For grades 3–4, focus on ‘detective thinking’: Compare two photos (one of Billy aged ~21, one of Brushy Bill aged ~70) and ask, ‘What clues tell us these are different people?’ Use magnifying glasses, timeline strips, and simple ‘Evidence vs. Story’ sorting mats. The American Historical Association’s Teaching with Primary Sources toolkit offers free, grade-leveled modules aligned to this exact inquiry.
Common Myths
- Myth #1: ‘Brushy Bill Roberts was never seriously investigated.’ Reality: He underwent formal scrutiny by the New Mexico State Historian’s Office in 1951, the FBI in 1952 (at Garrett family request), and again by UNM researchers in 2008 and 2022—all concluding his claim lacked evidentiary foundation.
- Myth #2: ‘Billy the Kid’s real name was William Bonney, so anyone named Bonney might be him.’ Reality: ‘William Bonney’ was one of several aliases Billy used—but census, court, and jail records consistently list him as Henry McCarty or Henry Antrim. Over 200 men named William Bonney lived in the U.S. in 1880; none match his documented biography.
Related Topics (Internal Link Suggestions)
- Pat Garrett’s Legacy and Controversies — suggested anchor text: "Pat Garrett's complicated legacy"
- Primary Source Analysis for Middle School — suggested anchor text: "teaching with primary sources in grades 6–8"
- Wild West Myth vs. Reality Units — suggested anchor text: "debunking Wild West myths in social studies"
- Forensic History Projects for Kids — suggested anchor text: "forensic history classroom activities"

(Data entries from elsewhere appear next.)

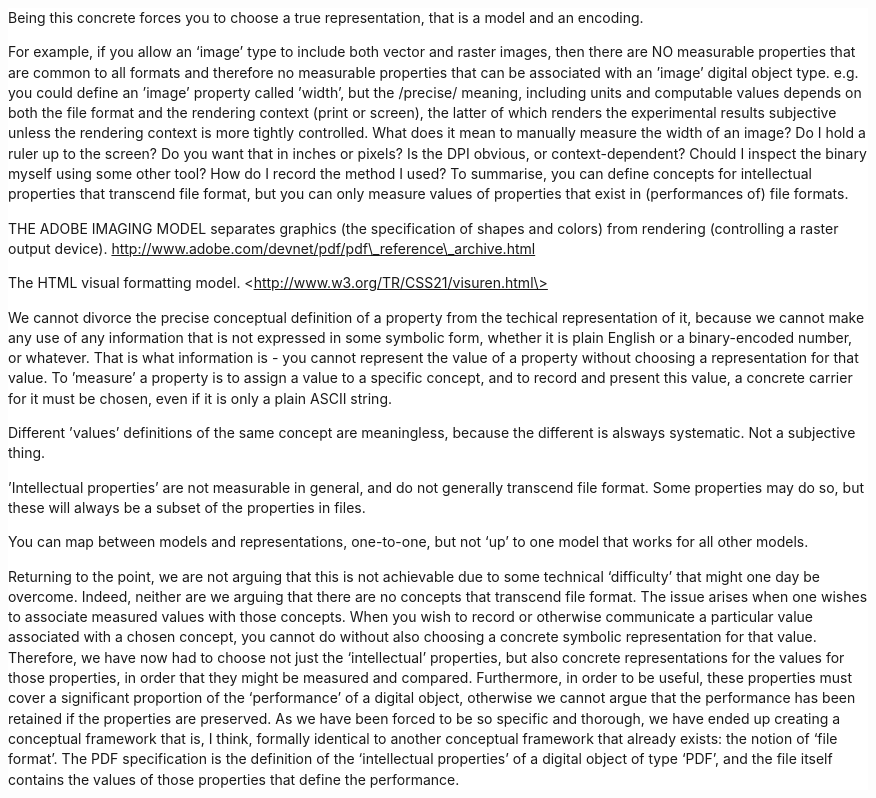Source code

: Being this concrete forces you to choose a true representation, that is
a model and an encoding.

For example, if you allow an ‘image’ type to include both vector and
raster images, then there are NO measurable properties that are common
to all formats and therefore no measurable properties that can be
associated with an ’image’ digital object type. e.g. you could define an
’image’ property called ’width’, but the /precise/ meaning, including
units and computable values depends on both the file format and the
rendering context (print or screen), the latter of which renders the
experimental results subjective unless the rendering context is more
tightly controlled. What does it mean to manually measure the width of
an image? Do I hold a ruler up to the screen? Do you want that in inches
or pixels? Is the DPI obvious, or context-dependent? Chould I inspect
the binary myself using some other tool? How do I record the method I
used? To summarise, you can define concepts for intellectual properties
that transcend file format, but you can only measure values of
properties that exist in (performances of) file formats.

THE ADOBE IMAGING MODEL separates graphics (the specification of shapes
and colors) from rendering (controlling a raster output device).
http://www.adobe.com/devnet/pdf/pdf\_reference\_archive.html

The HTML visual formatting model.
\<http://www.w3.org/TR/CSS21/visuren.html\>

We cannot divorce the precise conceptual definition of a property from
the techical representation of it, because we cannot make any use of any
information that is not expressed in some symbolic form, whether it is
plain English or a binary-encoded number, or whatever. That is what
information is - you cannot represent the value of a property without
choosing a representation for that value. To ’measure’ a property is to
assign a value to a specific concept, and to record and present this
value, a concrete carrier for it must be chosen, even if it is only a
plain ASCII string.

Different ’values’ definitions of the same concept are meaningless,
because the different is alsways systematic. Not a subjective thing.

’Intellectual properties’ are not measurable in general, and do not
generally transcend file format. Some properties may do so, but these
will always be a subset of the properties in files.

You can map between models and representations, one-to-one, but not ‘up’
to one model that works for all other models.

Returning to the point, we are not arguing that this is not achievable
due to some technical ‘difficulty’ that might one day be overcome.
Indeed, neither are we arguing that there are no concepts that transcend
file format. The issue arises when one wishes to associate measured
values with those concepts. When you wish to record or otherwise
communicate a particular value associated with a chosen concept, you
cannot do without also choosing a concrete symbolic representation for
that value. Therefore, we have now had to choose not just the
‘intellectual’ properties, but also concrete representations for the
values for those properties, in order that they might be measured and
compared. Furthermore, in order to be useful, these properties must
cover a significant proportion of the ‘performance’ of a digital object,
otherwise we cannot argue that the performance has been retained if the
properties are preserved. As we have been forced to be so specific and
thorough, we have ended up creating a conceptual framework that is, I
think, formally identical to another conceptual framework that already
exists: the notion of ‘file format’. The PDF specification is the
definition of the ‘intellectual properties’ of a digital object of type
‘PDF’, and the file itself contains the values of those properties that
define the performance.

- Lincoln County War Teaching Resources — suggested anchor text: "Lincoln County War lesson plans"
Wrap-Up & Your Next Step
Understanding who claimed to be billy the kid isn’t about settling a dusty feud—it’s about equipping students with tools to interrogate authority, weigh evidence, and recognize how stories become history. As Dr. Slaughter reminds educators: ‘Every imposter is a mirror. What they say about Billy tells us far more about their time—and ours—than about 1881.’ So grab your free Claimant Comparison Worksheet, print the UNM forensic summary infographic, and launch your next unit with a question that lands like a revolver’s crack: How do we know what’s true—and why does it matter?